* **To do**
Please reproduce the records below word for word, starting from the beginning of the records and ending with the line containing "genus: Abrus", including that line.

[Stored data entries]

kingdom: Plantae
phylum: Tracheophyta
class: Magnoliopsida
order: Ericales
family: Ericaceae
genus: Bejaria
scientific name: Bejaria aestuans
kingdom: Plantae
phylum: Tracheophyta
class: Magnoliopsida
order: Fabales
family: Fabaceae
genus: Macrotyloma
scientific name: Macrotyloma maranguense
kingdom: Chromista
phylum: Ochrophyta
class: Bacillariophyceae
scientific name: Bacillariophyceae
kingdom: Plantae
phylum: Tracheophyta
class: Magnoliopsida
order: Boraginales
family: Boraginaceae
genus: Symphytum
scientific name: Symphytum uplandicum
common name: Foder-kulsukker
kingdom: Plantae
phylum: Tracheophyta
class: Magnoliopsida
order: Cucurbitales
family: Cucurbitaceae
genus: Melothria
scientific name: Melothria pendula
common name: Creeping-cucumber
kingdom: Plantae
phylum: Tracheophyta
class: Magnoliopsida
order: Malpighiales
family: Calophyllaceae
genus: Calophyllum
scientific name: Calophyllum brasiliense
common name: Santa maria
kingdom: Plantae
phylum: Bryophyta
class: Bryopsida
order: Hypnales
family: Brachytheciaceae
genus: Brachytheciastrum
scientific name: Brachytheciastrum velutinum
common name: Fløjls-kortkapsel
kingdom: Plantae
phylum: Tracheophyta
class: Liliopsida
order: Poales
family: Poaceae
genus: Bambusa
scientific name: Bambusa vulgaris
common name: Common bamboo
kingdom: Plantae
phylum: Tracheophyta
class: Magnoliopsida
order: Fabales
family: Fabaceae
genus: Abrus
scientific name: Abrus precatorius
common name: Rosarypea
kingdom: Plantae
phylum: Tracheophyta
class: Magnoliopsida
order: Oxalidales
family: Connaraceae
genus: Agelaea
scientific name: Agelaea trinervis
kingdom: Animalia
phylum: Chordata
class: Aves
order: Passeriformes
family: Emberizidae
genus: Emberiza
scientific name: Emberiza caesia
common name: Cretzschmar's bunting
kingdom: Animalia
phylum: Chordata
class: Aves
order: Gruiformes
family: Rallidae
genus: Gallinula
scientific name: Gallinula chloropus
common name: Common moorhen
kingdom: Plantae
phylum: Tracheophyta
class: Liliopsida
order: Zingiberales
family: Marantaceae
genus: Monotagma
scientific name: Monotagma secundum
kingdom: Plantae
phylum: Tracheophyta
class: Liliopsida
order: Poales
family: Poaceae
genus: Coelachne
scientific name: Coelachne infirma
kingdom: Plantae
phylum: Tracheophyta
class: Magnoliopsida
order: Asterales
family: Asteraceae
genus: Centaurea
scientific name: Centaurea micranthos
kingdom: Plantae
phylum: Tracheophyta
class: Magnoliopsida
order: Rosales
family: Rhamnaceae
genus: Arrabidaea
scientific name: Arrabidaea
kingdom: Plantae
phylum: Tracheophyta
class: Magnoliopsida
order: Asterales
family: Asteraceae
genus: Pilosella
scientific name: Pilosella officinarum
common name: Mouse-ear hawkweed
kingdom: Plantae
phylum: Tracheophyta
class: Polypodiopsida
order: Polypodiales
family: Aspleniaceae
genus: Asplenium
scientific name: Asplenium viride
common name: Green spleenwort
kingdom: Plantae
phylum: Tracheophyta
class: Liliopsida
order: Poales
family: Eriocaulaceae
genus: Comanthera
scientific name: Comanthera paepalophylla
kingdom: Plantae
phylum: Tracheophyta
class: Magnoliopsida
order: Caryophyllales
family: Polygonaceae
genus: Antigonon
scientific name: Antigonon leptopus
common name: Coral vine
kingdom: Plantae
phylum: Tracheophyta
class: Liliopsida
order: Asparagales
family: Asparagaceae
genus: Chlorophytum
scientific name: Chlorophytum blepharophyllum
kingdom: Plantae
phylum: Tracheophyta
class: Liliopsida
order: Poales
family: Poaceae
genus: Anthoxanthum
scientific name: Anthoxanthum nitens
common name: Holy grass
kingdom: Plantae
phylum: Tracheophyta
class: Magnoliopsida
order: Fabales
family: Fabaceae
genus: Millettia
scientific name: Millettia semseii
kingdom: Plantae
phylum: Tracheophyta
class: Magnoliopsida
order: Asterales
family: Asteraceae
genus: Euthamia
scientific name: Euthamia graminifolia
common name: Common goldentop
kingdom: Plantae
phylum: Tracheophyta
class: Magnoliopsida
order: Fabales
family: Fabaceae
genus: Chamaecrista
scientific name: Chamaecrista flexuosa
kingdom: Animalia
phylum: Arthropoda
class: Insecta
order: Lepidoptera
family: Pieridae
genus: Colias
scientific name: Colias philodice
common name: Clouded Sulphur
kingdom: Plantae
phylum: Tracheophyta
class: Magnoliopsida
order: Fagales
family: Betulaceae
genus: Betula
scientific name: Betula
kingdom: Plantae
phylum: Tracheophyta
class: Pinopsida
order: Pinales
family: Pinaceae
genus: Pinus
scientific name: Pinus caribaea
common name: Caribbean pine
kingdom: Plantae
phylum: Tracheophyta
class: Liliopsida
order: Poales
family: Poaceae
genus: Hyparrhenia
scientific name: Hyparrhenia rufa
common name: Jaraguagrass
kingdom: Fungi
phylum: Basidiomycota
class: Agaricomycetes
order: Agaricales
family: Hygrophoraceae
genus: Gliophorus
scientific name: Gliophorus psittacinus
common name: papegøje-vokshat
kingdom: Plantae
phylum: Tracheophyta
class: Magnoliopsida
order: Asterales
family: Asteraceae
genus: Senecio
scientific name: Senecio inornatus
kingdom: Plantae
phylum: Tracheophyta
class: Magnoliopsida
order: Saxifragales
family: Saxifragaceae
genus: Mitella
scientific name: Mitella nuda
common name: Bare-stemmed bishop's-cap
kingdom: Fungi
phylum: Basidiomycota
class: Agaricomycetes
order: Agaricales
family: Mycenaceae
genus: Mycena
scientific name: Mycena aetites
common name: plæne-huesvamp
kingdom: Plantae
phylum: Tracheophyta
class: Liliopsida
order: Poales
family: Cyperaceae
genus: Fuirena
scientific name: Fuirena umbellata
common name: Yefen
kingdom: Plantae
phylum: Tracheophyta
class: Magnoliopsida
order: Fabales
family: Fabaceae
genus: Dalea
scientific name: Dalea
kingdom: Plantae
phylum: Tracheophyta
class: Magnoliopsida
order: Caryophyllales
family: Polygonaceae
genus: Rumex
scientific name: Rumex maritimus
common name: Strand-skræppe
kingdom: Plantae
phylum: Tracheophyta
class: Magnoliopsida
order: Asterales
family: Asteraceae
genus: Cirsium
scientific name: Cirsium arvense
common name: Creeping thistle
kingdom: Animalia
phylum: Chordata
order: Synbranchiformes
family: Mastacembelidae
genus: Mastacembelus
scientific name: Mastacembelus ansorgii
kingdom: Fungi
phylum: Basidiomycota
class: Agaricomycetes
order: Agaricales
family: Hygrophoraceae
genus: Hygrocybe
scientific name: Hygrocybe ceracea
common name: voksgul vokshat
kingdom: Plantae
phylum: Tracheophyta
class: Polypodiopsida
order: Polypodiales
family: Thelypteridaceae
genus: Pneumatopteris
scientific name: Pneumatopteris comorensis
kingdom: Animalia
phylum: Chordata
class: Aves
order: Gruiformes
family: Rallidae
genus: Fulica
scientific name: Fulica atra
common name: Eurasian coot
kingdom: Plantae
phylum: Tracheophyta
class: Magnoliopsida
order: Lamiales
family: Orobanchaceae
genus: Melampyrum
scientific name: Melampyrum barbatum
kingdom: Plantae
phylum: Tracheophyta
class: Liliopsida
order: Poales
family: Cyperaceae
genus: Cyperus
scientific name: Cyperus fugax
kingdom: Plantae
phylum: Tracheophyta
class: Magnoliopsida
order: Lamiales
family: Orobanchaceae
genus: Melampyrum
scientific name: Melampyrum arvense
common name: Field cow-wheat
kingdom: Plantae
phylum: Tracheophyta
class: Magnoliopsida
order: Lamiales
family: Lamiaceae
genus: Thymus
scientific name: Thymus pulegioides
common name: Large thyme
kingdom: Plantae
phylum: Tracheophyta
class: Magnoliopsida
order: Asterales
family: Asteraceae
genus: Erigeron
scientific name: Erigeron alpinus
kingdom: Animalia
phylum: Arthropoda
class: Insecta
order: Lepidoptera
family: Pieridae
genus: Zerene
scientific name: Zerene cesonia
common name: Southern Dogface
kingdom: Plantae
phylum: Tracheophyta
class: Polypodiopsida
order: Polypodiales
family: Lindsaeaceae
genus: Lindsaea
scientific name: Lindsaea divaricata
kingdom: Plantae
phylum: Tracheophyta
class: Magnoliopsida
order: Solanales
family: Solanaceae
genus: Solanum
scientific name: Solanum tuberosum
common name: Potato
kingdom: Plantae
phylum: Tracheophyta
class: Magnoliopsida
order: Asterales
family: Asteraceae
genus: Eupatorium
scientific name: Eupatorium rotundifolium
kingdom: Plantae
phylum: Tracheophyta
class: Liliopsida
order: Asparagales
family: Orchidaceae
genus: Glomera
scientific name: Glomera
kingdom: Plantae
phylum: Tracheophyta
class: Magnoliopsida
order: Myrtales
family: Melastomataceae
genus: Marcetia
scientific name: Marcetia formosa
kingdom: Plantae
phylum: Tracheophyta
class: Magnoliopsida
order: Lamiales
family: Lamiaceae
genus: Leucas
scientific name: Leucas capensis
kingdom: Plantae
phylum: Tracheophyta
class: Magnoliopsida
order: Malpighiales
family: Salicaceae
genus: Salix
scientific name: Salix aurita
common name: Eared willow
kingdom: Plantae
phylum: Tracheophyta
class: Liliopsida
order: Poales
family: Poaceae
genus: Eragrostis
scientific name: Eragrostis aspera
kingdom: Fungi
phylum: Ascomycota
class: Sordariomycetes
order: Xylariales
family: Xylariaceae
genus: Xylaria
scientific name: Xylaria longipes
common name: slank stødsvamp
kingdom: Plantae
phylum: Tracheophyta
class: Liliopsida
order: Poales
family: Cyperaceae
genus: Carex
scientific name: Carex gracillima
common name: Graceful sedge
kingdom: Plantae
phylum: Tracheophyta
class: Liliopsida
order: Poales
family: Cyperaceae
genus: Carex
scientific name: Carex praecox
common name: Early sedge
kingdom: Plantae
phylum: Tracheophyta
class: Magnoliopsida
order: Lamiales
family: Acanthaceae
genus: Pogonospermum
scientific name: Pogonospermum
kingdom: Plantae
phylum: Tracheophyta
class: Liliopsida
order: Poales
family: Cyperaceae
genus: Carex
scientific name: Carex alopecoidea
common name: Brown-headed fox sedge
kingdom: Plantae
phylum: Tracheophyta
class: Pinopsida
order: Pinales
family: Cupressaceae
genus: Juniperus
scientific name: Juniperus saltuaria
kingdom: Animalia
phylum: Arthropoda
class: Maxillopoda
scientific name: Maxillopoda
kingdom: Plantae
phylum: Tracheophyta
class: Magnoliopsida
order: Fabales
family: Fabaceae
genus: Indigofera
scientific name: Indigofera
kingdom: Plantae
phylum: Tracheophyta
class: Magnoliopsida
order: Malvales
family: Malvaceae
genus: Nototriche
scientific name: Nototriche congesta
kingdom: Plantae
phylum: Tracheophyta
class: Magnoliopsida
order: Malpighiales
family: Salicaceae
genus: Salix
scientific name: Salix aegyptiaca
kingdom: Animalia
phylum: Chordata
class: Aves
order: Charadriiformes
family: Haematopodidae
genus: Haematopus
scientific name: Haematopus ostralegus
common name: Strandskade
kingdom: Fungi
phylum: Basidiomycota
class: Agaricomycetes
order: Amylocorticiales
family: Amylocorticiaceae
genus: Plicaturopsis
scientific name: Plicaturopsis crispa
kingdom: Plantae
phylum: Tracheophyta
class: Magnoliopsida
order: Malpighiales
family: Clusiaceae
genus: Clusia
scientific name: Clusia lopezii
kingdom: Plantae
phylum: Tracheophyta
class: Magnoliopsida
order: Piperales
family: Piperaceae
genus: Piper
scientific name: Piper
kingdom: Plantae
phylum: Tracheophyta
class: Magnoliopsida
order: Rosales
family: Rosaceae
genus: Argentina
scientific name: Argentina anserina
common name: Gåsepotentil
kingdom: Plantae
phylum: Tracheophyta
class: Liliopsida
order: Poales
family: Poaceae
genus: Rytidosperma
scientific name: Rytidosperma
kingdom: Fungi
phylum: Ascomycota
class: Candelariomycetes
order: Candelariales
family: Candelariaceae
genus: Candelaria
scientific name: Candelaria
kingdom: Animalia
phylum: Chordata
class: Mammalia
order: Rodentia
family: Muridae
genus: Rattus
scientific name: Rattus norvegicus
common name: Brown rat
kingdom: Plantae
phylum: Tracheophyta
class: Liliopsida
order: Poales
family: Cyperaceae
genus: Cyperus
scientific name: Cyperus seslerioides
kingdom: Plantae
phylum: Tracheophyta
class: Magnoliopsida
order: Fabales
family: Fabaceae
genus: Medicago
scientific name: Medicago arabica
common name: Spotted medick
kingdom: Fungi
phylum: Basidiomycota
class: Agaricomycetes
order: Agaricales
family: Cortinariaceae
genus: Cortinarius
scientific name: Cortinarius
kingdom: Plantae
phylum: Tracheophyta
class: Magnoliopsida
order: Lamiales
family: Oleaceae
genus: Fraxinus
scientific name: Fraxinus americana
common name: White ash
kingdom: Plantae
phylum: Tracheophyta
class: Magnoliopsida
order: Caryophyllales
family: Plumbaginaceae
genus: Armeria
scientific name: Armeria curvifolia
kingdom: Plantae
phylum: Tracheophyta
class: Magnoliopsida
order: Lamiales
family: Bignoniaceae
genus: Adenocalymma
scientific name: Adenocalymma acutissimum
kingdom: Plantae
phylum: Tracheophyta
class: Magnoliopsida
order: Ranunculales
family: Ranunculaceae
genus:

* **Reply to the exercise**
kingdom: Plantae
phylum: Tracheophyta
class: Magnoliopsida
order: Ericales
family: Ericaceae
genus: Bejaria
scientific name: Bejaria aestuans
kingdom: Plantae
phylum: Tracheophyta
class: Magnoliopsida
order: Fabales
family: Fabaceae
genus: Macrotyloma
scientific name: Macrotyloma maranguense
kingdom: Chromista
phylum: Ochrophyta
class: Bacillariophyceae
scientific name: Bacillariophyceae
kingdom: Plantae
phylum: Tracheophyta
class: Magnoliopsida
order: Boraginales
family: Boraginaceae
genus: Symphytum
scientific name: Symphytum uplandicum
common name: Foder-kulsukker
kingdom: Plantae
phylum: Tracheophyta
class: Magnoliopsida
order: Cucurbitales
family: Cucurbitaceae
genus: Melothria
scientific name: Melothria pendula
common name: Creeping-cucumber
kingdom: Plantae
phylum: Tracheophyta
class: Magnoliopsida
order: Malpighiales
family: Calophyllaceae
genus: Calophyllum
scientific name: Calophyllum brasiliense
common name: Santa maria
kingdom: Plantae
phylum: Bryophyta
class: Bryopsida
order: Hypnales
family: Brachytheciaceae
genus: Brachytheciastrum
scientific name: Brachytheciastrum velutinum
common name: Fløjls-kortkapsel
kingdom: Plantae
phylum: Tracheophyta
class: Liliopsida
order: Poales
family: Poaceae
genus: Bambusa
scientific name: Bambusa vulgaris
common name: Common bamboo
kingdom: Plantae
phylum: Tracheophyta
class: Magnoliopsida
order: Fabales
family: Fabaceae
genus: Abrus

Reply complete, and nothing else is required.